In regards to Ms. Maynard, she was a Californian diagnosed with terminal brain cancer in early 2014. She opted to end her life voluntarily by moving to Oregon which has an assisted suicide statute, titled the "Death with Dignity Act." She did so earlier this November and was only 29 years old.

Occasionally an estate planning client asks if California has a right-to-die statute because they are completing an advanced health care directive. The AHCD instructs the agent on how the patient wants them to handle an end-of-life situation, e.g. the patient is in a persistent vegetative state (a "vegetable"). The answer is a clear no. California does not have a right-to-die statute. California law is explicit in forbidding a health care agent from undertaking any action that might be perceived as assisted suicide. Probate Code 
§ 4653 reads:

"Nothing in this division shall be construed to condone, authorize, or approve mercy killing, assisted suicide, or euthanasia. This division is not intended to permit any affirmative or deliberate act or omission to end life other than withholding or withdrawing health care pursuant to an advance health care directive, by a surrogate, or as otherwise provided, so as to permit the natural process of dying."

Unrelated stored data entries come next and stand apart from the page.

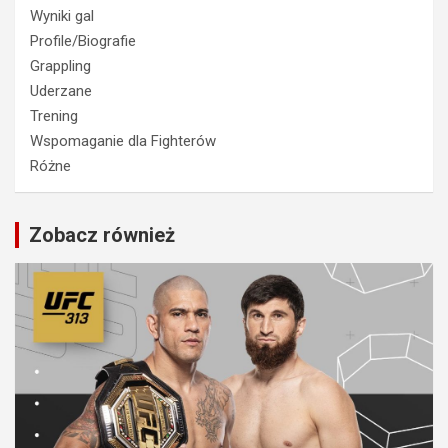
Wyniki gal
Profile/Biografie
Grappling
Uderzane
Trening
Wspomaganie dla Fighterów
Różne
Zobacz również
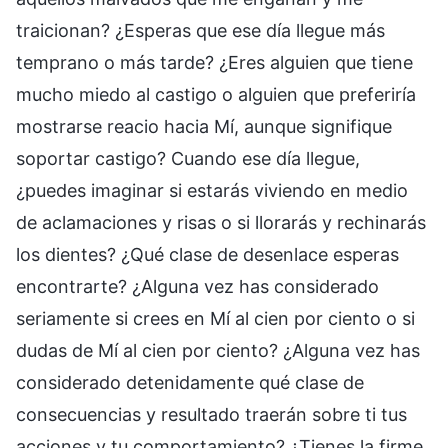
traicionan? ¿Esperas que ese día llegue más
temprano o más tarde? ¿Eres alguien que tiene
mucho miedo al castigo o alguien que preferiría
mostrarse reacio hacia Mí, aunque signifique
soportar castigo? Cuando ese día llegue,
¿puedes imaginar si estarás viviendo en medio
de aclamaciones y risas o si llorarás y rechinarás
los dientes? ¿Qué clase de desenlace esperas
encontrarte? ¿Alguna vez has considerado
seriamente si crees en Mí al cien por ciento o si
dudas de Mí al cien por ciento? ¿Alguna vez has
considerado detenidamente qué clase de
consecuencias y resultado traerán sobre ti tus
acciones y tu comportamiento? ¿Tienes la firme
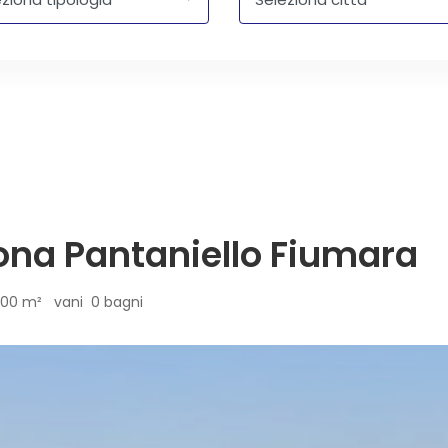
ona Pantaniello Fiumara
00 m² vani 0 bagni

Naturally this statute may be changed by the California legislature. So just as assisted suicide in California is illegal in California today, an assisted suicide law can be enacted in the future. A bill to allow assisted suicide in California was introduced in 2004 but failed during the legislative process. I would not be surprised if a legislator introduced such a bill again given Ms. Maynard's case. 

From a constitutional perspective, the U.S. Supreme Court stated that there is no constitutional right to assisted suicide. See Washington v. Glucksberg, 521 U.S. 702 (1997). Hence, assisted suicide is not a given. Rather, if one seeks to utilize assisted suicide, they must live in a state where this is authorized. In Ms. Maynard's case, this meant she had to travel to Oregon from California.